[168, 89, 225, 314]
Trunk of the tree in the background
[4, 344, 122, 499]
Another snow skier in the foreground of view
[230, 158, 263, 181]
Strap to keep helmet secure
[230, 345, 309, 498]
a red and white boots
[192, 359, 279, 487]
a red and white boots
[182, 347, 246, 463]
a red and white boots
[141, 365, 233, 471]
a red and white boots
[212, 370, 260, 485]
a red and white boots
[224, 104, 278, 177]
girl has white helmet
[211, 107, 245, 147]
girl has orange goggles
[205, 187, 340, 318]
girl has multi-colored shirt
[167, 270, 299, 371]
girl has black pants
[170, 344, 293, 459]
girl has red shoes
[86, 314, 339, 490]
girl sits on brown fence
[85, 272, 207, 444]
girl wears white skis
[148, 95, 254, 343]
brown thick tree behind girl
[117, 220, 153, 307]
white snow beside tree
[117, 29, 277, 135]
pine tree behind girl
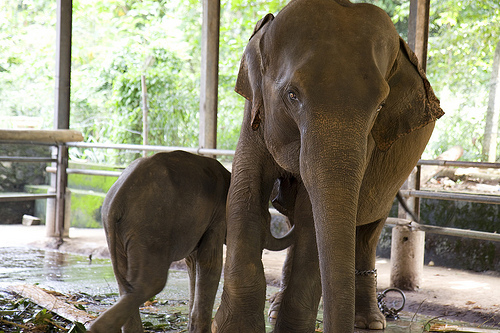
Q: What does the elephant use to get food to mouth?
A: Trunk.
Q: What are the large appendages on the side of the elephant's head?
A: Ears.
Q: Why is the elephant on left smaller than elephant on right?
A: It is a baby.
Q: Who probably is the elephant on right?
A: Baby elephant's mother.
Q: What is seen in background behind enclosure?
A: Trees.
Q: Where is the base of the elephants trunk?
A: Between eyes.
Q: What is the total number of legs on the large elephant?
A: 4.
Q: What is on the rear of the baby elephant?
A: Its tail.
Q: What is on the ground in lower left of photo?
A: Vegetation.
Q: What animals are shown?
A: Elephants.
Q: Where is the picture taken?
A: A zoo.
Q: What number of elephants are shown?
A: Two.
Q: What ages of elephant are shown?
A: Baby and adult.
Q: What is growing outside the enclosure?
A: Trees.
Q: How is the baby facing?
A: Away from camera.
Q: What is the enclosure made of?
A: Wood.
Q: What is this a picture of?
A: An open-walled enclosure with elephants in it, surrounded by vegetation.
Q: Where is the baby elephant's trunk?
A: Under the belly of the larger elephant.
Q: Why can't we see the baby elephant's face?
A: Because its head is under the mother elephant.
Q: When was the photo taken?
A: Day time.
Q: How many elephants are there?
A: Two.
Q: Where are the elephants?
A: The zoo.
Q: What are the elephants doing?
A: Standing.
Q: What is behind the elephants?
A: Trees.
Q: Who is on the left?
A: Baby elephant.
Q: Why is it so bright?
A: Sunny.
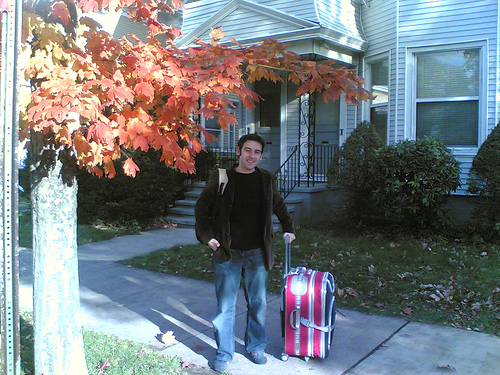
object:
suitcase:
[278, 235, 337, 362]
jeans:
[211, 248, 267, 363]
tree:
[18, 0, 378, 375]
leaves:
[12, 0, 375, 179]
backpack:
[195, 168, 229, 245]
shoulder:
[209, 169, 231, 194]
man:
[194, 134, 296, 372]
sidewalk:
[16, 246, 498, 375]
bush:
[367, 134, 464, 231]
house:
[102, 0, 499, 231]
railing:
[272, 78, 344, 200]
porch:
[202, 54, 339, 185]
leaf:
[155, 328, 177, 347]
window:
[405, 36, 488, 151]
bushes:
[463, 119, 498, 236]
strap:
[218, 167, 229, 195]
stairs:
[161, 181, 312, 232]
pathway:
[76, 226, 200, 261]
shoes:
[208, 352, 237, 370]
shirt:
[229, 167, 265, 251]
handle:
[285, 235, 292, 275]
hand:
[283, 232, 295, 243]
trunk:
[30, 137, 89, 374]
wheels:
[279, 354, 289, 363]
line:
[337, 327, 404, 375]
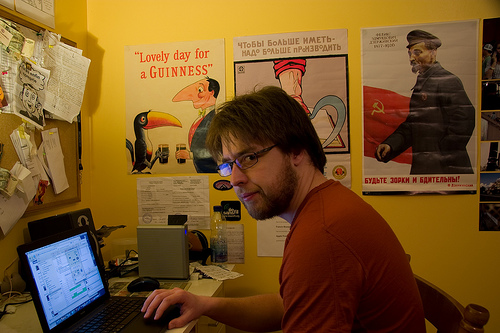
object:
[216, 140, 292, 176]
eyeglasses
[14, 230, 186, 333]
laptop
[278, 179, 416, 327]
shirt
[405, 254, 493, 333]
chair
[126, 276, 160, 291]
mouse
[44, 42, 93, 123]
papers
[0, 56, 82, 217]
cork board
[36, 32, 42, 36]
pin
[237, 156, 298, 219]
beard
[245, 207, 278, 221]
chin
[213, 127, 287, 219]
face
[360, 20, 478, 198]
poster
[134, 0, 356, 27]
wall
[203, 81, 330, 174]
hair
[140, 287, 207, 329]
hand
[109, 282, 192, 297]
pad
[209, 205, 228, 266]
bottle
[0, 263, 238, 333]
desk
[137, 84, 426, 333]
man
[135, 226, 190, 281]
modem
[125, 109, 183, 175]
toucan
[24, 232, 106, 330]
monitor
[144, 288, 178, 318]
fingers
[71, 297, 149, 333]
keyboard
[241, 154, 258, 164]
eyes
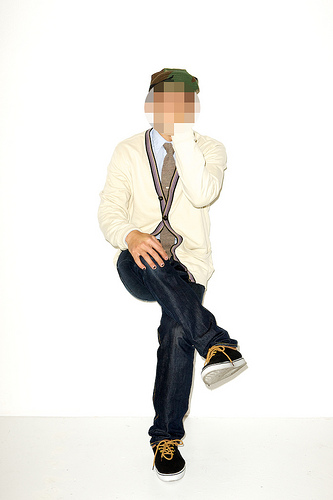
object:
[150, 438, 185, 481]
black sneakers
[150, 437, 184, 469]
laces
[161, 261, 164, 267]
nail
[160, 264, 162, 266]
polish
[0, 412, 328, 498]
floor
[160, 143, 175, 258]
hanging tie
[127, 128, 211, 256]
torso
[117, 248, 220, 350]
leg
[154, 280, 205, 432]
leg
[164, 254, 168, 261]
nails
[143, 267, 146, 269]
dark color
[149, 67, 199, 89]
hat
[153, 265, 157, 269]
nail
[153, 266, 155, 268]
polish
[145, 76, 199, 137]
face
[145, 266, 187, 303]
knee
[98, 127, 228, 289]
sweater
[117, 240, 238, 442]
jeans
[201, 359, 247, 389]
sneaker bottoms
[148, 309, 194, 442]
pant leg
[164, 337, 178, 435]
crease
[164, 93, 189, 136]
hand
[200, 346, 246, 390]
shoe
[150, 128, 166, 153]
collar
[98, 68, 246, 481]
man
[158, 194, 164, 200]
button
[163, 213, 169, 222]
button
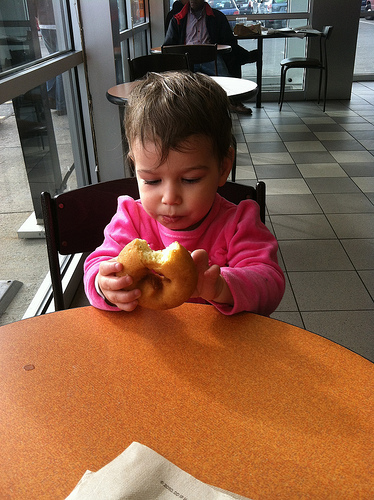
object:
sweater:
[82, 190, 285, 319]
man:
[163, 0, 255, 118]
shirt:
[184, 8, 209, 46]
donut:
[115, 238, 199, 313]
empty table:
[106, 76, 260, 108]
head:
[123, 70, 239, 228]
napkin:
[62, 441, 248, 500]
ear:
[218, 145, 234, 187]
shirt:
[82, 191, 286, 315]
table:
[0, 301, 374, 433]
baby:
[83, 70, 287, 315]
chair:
****
*To do*
Copy out the data from the line that contains "[145, 76, 199, 137]" through the end of the data, word for word, with the pictures left out.

*Completed exercise*
[145, 76, 199, 137]
face
[145, 266, 187, 303]
knee
[98, 127, 228, 289]
sweater
[117, 240, 238, 442]
jeans
[201, 359, 247, 389]
sneaker bottoms
[148, 309, 194, 442]
pant leg
[164, 337, 178, 435]
crease
[164, 93, 189, 136]
hand
[200, 346, 246, 390]
shoe
[150, 128, 166, 153]
collar
[98, 68, 246, 481]
man
[158, 194, 164, 200]
button
[163, 213, 169, 222]
button
object:
sweater:
[82, 190, 285, 319]
man:
[163, 0, 255, 118]
shirt:
[184, 8, 209, 46]
donut:
[115, 238, 199, 313]
empty table:
[106, 76, 260, 108]
head:
[123, 70, 239, 228]
napkin:
[62, 441, 248, 500]
ear:
[218, 145, 234, 187]
shirt:
[82, 191, 286, 315]
table:
[0, 301, 374, 433]
baby:
[83, 70, 287, 315]
chair:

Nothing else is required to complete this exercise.